Antonio Machado - no podía ser otro vendaval- apuntaló cara al viento de secano uno de los poemas con más espinas y cardones: “Hay una España que nace / y otra España que alborea.
Era - bien lo sabía - la tierra de charanga y pandereta, “de espíritu burlón y el alma inquieta”, la misma que ha ido despreciado a todo lo largo de su iracunda historia a sus poetas y escritores.
Primero la cruz, después el arado, antes la espada.
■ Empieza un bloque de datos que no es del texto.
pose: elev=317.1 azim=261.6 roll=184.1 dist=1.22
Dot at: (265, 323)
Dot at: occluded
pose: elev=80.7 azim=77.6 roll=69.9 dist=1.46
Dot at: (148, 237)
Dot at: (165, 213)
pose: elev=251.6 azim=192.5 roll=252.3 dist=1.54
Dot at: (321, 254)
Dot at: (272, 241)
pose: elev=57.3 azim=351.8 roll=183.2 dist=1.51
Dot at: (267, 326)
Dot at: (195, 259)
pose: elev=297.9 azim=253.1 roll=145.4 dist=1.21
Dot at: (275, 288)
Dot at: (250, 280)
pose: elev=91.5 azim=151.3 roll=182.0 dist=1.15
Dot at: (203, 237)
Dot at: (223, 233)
Jamás las letras.
En “Los intelectuales bonitos”, decía Amando de Miguel: “España no es que sea difícil: es que es inverosímil”. La misma barbarie derramada de la que 500 años antes hablara Antonio de Lebrija en su “Gramática castellana”, principio y soporte de la literatura hispana de ahora mismo.
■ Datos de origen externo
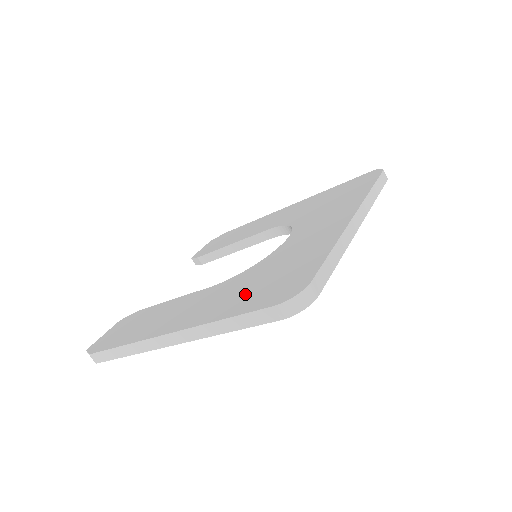
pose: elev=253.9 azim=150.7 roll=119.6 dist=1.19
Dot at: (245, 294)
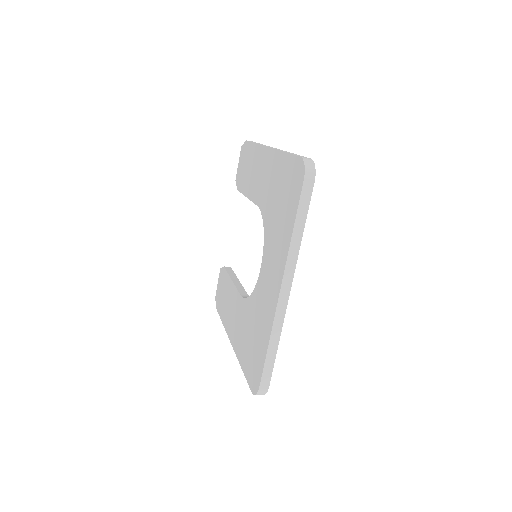
Dot at: (247, 348)
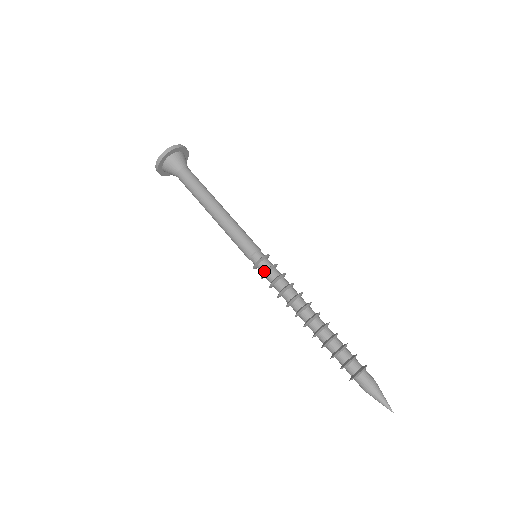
Pudo haber sido largo el “introito” para contar un drama medio desvelado aún hoy.
En la iglesia catalana de Santa María de Arenys de Munt, el sacerdote que iba a comenzar la misa ante el cuerpo presente de José María Girionella, escuchó, en secreto de confesión, el contenido de una carta donde el autor, en una época lejana el más leído en España, narraba su cuitas miserables recubiertas de abandono y miseria.
Gironella había acudido a la cita inexorable del mal de la vida, la vejez, también a cuenta de privaciones y hasta hambre. Se volvían a desvelar las notas rayadas y repetidas de los escritores reconocidos que no tienen donde caerse de muertos.
A Girionella le sucedió lo que al solitario ciprés de Silos de Gerardo Diego - “Enhiesto surtidor de sombra y sueño…” - muriendo entre precarias penurias económicas, abandonado y en soledad, igual a tantos creadores literarios cuyo principal oficio – tras sus letras errabundas - es derramar desdichas sobre los renglones de su efervescente escritura.
Le habían alcanzado los cuernos empitonados de la vida, en esta tierra carpetovetónica con toros de piedras sangrantes, sin pan ni agua que llevarse a la boca.
Estos días navideños volvimos a leer “Los cipreses creen en Dios”. Y como la puñetera vida es tan olvidadiza, topezamos con nuestra juventud lejana vista al trasluz de una palmatoria ambarina.